In 2014, immigrant-owned businesses in California generated $20.2 billion in business income. Three-fourths of the Fortune 500 businesses based in Nevada were founded by immigrants or their children. In Texas in 2014, immigrants earned $118.7 billion, and paid $8.7 billion in state taxes and $20.4 billion in federal taxes.
Those are some of the factoids that a coalition of groups, some that lean Republican, unleashed Wednesday in hope of arming members of Congress with data to wield as they cast tough votes in the 2017 immigration debate that is sure to come.
The Partnership for New American Economy, founded by Michael Bloomberg and Rupert Murdoch, launched its Reason for Reform campaign with 51 economic reports, one for every state and the District of Columbia. Each is chock full of facts about immigrant contributions to that state’s economy.
The group is anticipating that whatever the election outcome, immigration will be part of the congressional debate with the next administration. GOP nominee Donald Trump has made immigration central to his campaign with promises to remove people in the country illegally, to build a wall on he nation's southern border and to suspend immigration of Muslims and certain countries.
“We’re lifting the curtain and showing close up how immigrants make us a stronger country. Local data and local stories will push the needle on immigration reform in 2017,” said John Feinblatt, chairman of the Partnership for a New Economy.
Other immigration groups and business leaders have tried to make the case for immigration reform and for providing at least legal status for the 11 million living in the country illegally.
But a Trump victory is certain to make those proposals less likely or far harder to achieve given his campaign pledges. Any bill on immigration is certain to have very tough enforcement components.
The coalition said they were holding 62 events for the launch and also releasing a mobile tool through which people could make a video calling for immigration reform to send to their congressional member. That could be used when key votes are being taken.
“This campaign is an important reminder that there is and there always has been a broad coalition that supports immigration reform,” said Benjamin Johnson, executive director of the American Immigration Lawyers Association, part of the coalition. “That support is built on the recognition that immigration is a vital asset to our economies and to our communities. We’ve got to do the job of managing that asset well.”

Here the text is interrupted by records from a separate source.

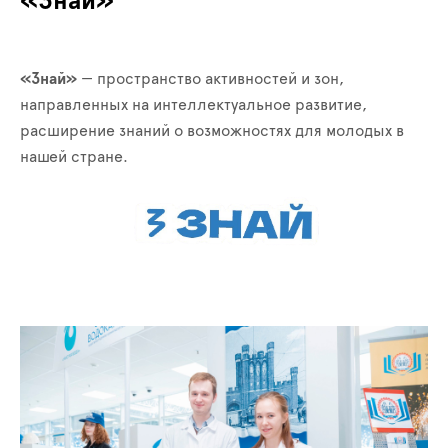
«Знай»
«Знай»
— пространство активностей и зон,
направленных на интеллектуальное развитие,
расширение знаний о возможностях для молодых в
нашей стране.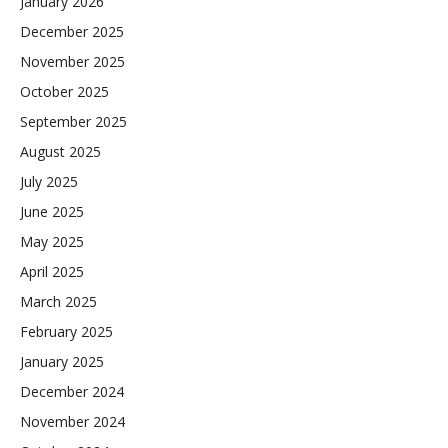
January 2026
December 2025
November 2025
October 2025
September 2025
August 2025
July 2025
June 2025
May 2025
April 2025
March 2025
February 2025
January 2025
December 2024
November 2024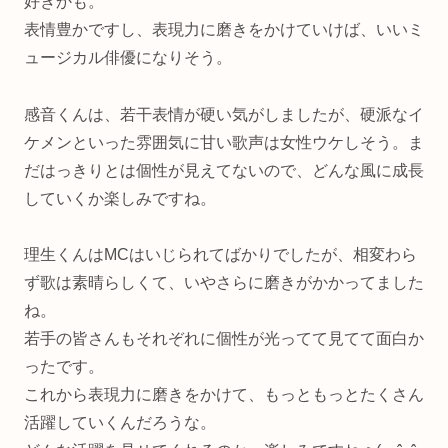
好きかも。
表情豊かですし、表現力に磨きをかけていけば、いいミ
ュージカル俳優になりそう。
感音くんは、若干表情が硬い気がしましたが、硬派なイ
ケメンといった雰囲気に甘い歌声は女性ウケしそう。ま
だはっきりとは個性が見えてないので、どんな風に成長
していくか楽しみですね。
理生くんはMCはいじられてばかりでしたが、相変わら
ず歌は素晴らしくて、いやさらに磨きがかかってました
ね。
若手の皆さんもそれぞれに個性が光ってて見てて面白か
ったです。
これから表現力に磨きをかけて、もっともっとたくさん
活躍していくんだろうな。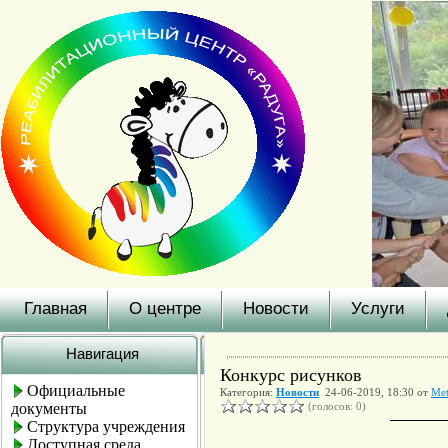
Главная
О центре
Новости
Услуги
Навигация
Конкурс рисунков
Официальные
Категория:
Новости
24-06-2019, 18:30 от
Met
документы
(голосов: 0)
Структура учреждения
Доступная среда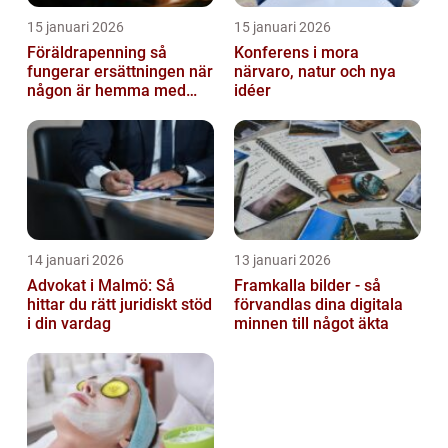
15 januari 2026
15 januari 2026
Föräldrapenning så
Konferens i mora
fungerar ersättningen när
närvaro, natur och nya
någon är hemma med
idéer
barn
14 januari 2026
13 januari 2026
Advokat i Malmö: Så
Framkalla bilder - så
hittar du rätt juridiskt stöd
förvandlas dina digitala
i din vardag
minnen till något äkta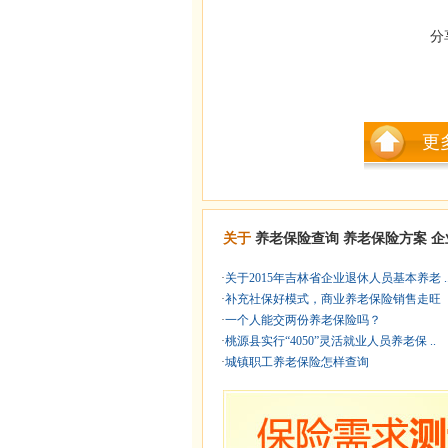
分
更
关于
养老保险查询
养老保险方案
企
·
关于2015年吉林省企业退休人员基本养老 .
·
补充社保好模式，商业养老保险销售走旺
·
一个人能交两份养老保险吗？
·
桃源县实行“4050”灵活就业人员养老保 ..
·
城镇职工养老保险怎样查询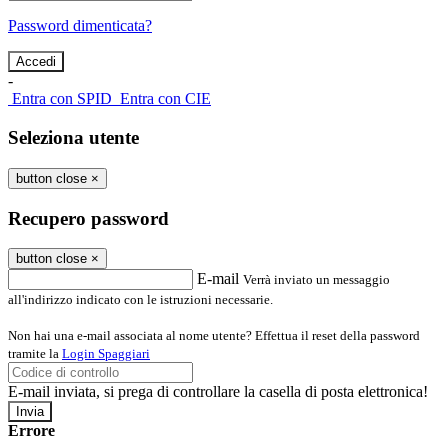
Password dimenticata?
-
Entra con SPID
Entra con CIE
Seleziona utente
button close
×
Recupero password
button close
×
E-mail
Verrà inviato un messaggio
all'indirizzo indicato con le istruzioni necessarie.
Non hai una e-mail associata al nome utente? Effettua il reset della password
tramite la
Login Spaggiari
E-mail inviata, si prega di controllare la casella di posta elettronica!
Errore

A recent poll by Public Religion Research Institute and the Brookings Institution found that six in 10 Americans (61 percent) said immigrants living in the U.S. illegally should be allowed a way to become citizens, providing they meet certain requirements. And a similar share – 58 percent – oppose building a wall. The poll found fewer than four in 10 Americans say the current immigration system in the U.S. is generally working or working with some major problems.

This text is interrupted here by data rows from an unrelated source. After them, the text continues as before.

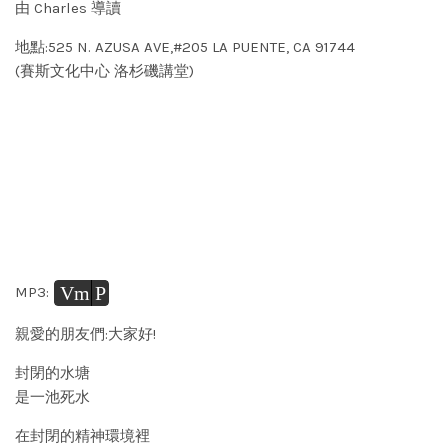
由 Charles 導讀
地點:525 N. AZUSA AVE,#205 LA PUENTE, CA 91744
(賽斯文化中心 洛杉磯講堂)
Vm
P
MP3:
親愛的朋友們:大家好!
封閉的水塘
是一池死水
在封閉的精神環境裡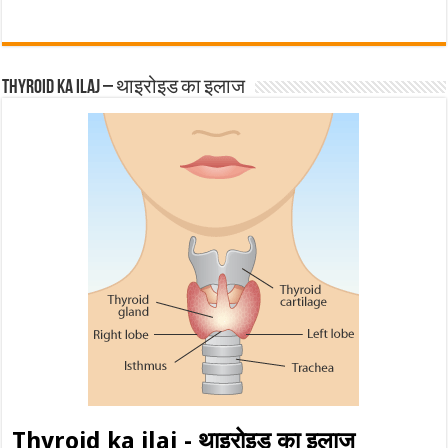
Thyroid ka ilaj – थाइरोइड का इलाज
Thyroid ka ilaj - थाइरोइड का इलाज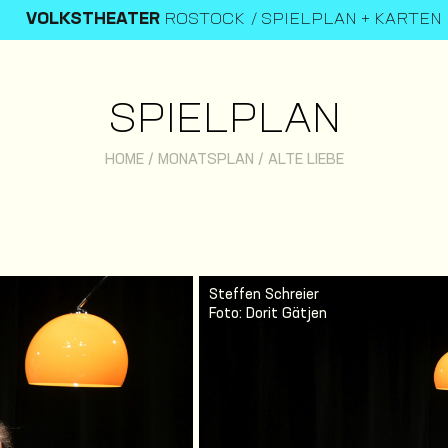
VOLKSTHEATER
ROSTOCK
SPIELPLAN + KARTEN
SPIELPLAN
HOME
/
MONATSPLAN
/
ALTE LIEBE
Steffen Schreier
Foto: Dorit Gätjen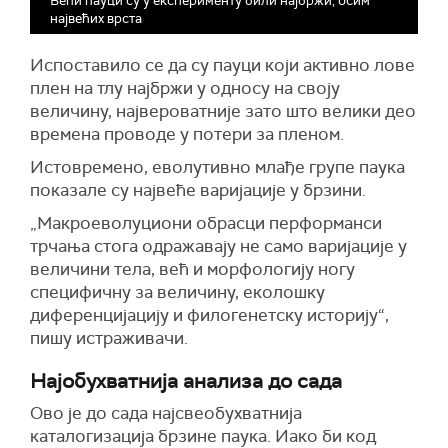
Већи пауци су у експерименту били најбржи, осим
највећих врста
Испоставило се да су пауци који активно лове
плен на тлу најбржи у односу на своју
величину, највероватније зато што велики део
времена проводе у потери за пленом.
Истовремено, еволутивно млађе групе паука
показале су највеће варијације у брзини.
„Макроеволуциони обрасци перформанси
трчања стога одражавају не само варијације у
величини тела, већ и морфологију ногу
специфичну за величину, еколошку
диференцијацију и филогенетску историју“,
пишу истраживачи.
Најобухватнија анализа до сада
Ово је до сада најсвеобухватнија
каталогизација брзине паука. Иако би код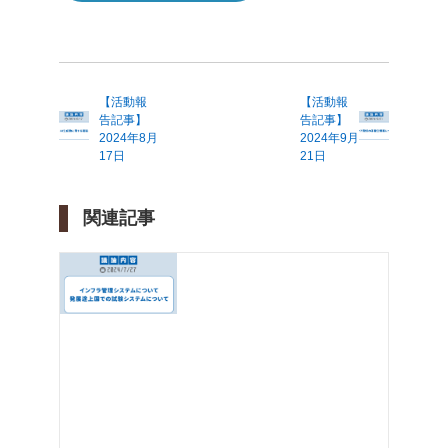
【活動報
【活動報
告記事】
告記事】
2024年8月
2024年9月
17日
21日
関連記事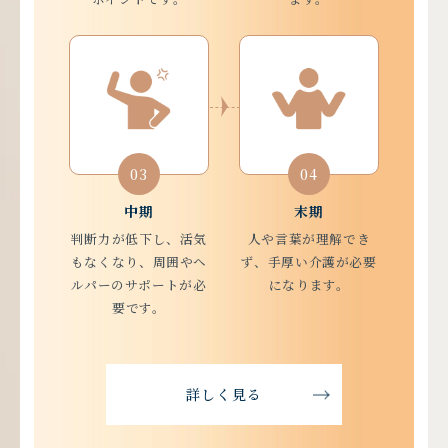
03
04
中期
末期
判断力が低下し、活気
人や言葉が理解でき
もなくなり、周囲やヘ
ず、手厚い介護が必要
ルパーのサポートが必
になります。
要です。
詳しく見る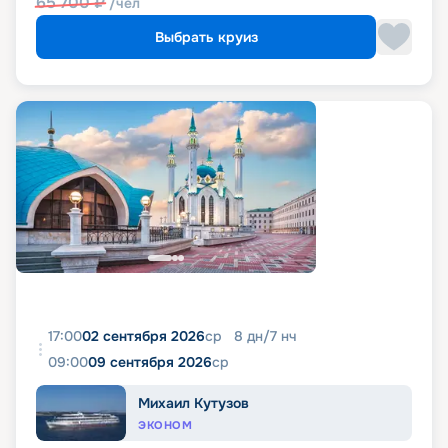
65 700
₽
/чел
Выбрать круиз
17:00
02 сентября 2026
ср
8
дн
/
7
нч
09:00
09 сентября 2026
ср
Михаил Кутузов
ЭКОНОМ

Despite those views, House Republican leadership refused to take up immigration reform - neither a comprehensive bill passed in the Senate or its own measures - amid fierce opposition from conservative members of the House even though several GOP members back immigration reform.
Whether the pressure of the business immigration groups can move the House, which stands a good chance of remaining in Republican hands, will depend greatly on whether it can move individual members who see a risk failing to reform immigration policies as a risk to their district and its constituents.
Those risks go beyond the debate over whether to allow the 11 million people here illegally to have legal status.
In a news conference call, Tom Nassif, president and CEO of the Western Growers Association, said western agriculture is “probably experiencing the most critical labor shortage” since he began as president of the organization in 2002. Members are reporting 20 percent to up to 40 percent shortages, he said.
“People are fallowing their ground. People can’t harvest everything they have to produce. There’s a demand out there that can’t be met. Wages are going up dramatically,” he said.
According to the coalition’s data on Georgia, the number of field crop workers in Alabama, Georgia and South Carolina decreased by almost 7,000 in the years 2002 to 2014. Their numbers dropped by about 4,000 in North Carolina and Virginia in those years.
The rise in wages is not adding people to the workforce, he said. Instead, farm workers are going from farmer to farmer seeking a higher wage and farmers are competing with each other for workers.
“Farm workers are actually going home, going back to their home countries, especially Mexico,” he said.
Zippy Duvall, American Farm Bureau president said plans dealing only with increasing immigration enforcement without increasing guest workers would cost the country $60 billion in agricultural production.
“They would deal a serious blow to agricultural, rural economies and thousands of jobs linked to agriculture,” Duvall said. “… We are a melting pot and turning our back on this tradition is just bad for business … bad for the heart and soul of what made our country the land of opportunity.”